::: GIVEN DATA :::

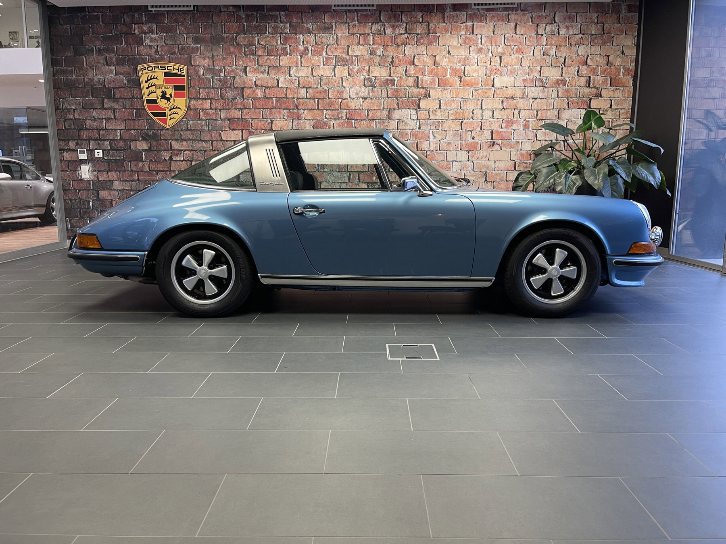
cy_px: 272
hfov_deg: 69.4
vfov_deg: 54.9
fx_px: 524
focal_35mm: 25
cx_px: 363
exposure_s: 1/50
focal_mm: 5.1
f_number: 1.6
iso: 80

:::
::: GIVEN DATA :::

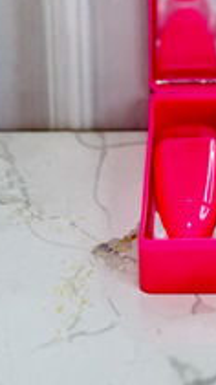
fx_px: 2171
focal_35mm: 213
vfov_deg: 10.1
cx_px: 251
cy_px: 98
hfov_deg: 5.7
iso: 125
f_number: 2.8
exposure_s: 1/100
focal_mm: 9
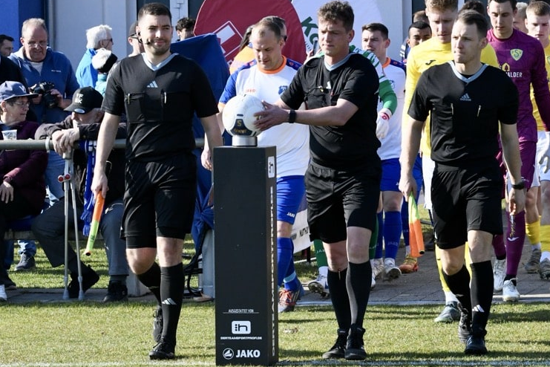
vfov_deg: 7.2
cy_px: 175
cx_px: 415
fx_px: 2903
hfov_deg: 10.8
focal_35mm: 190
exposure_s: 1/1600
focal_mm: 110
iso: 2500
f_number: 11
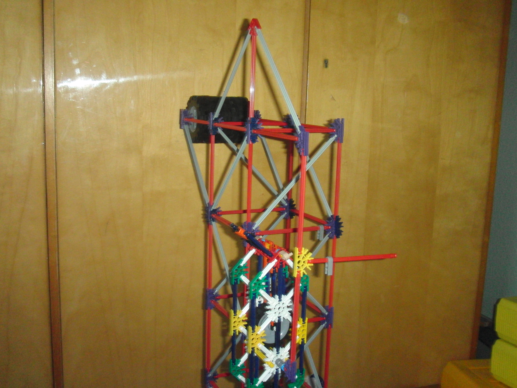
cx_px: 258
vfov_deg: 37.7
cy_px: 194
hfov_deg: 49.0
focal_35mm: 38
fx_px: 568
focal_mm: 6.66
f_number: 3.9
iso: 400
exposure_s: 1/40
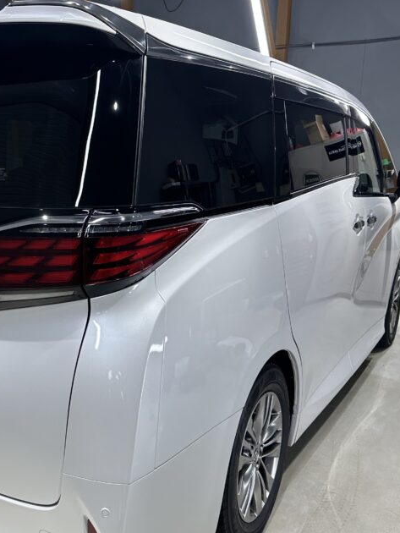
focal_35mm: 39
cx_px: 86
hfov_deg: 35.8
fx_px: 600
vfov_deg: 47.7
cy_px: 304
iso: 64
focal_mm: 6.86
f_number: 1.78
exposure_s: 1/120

:::

- [INSTRUCTION] Pictures excluded, reproduce only the part above that opens with the line holding "exposure_s: 1/1600" and closes with the line holding "exposure_s: 1/120", exactly as written.

- [EXERCISE RESULT]
exposure_s: 1/1600
focal_mm: 110
iso: 2500
f_number: 11
cx_px: 258
vfov_deg: 37.7
cy_px: 194
hfov_deg: 49.0
focal_35mm: 38
fx_px: 568
focal_mm: 6.66
f_number: 3.9
iso: 400
exposure_s: 1/40
focal_35mm: 39
cx_px: 86
hfov_deg: 35.8
fx_px: 600
vfov_deg: 47.7
cy_px: 304
iso: 64
focal_mm: 6.86
f_number: 1.78
exposure_s: 1/120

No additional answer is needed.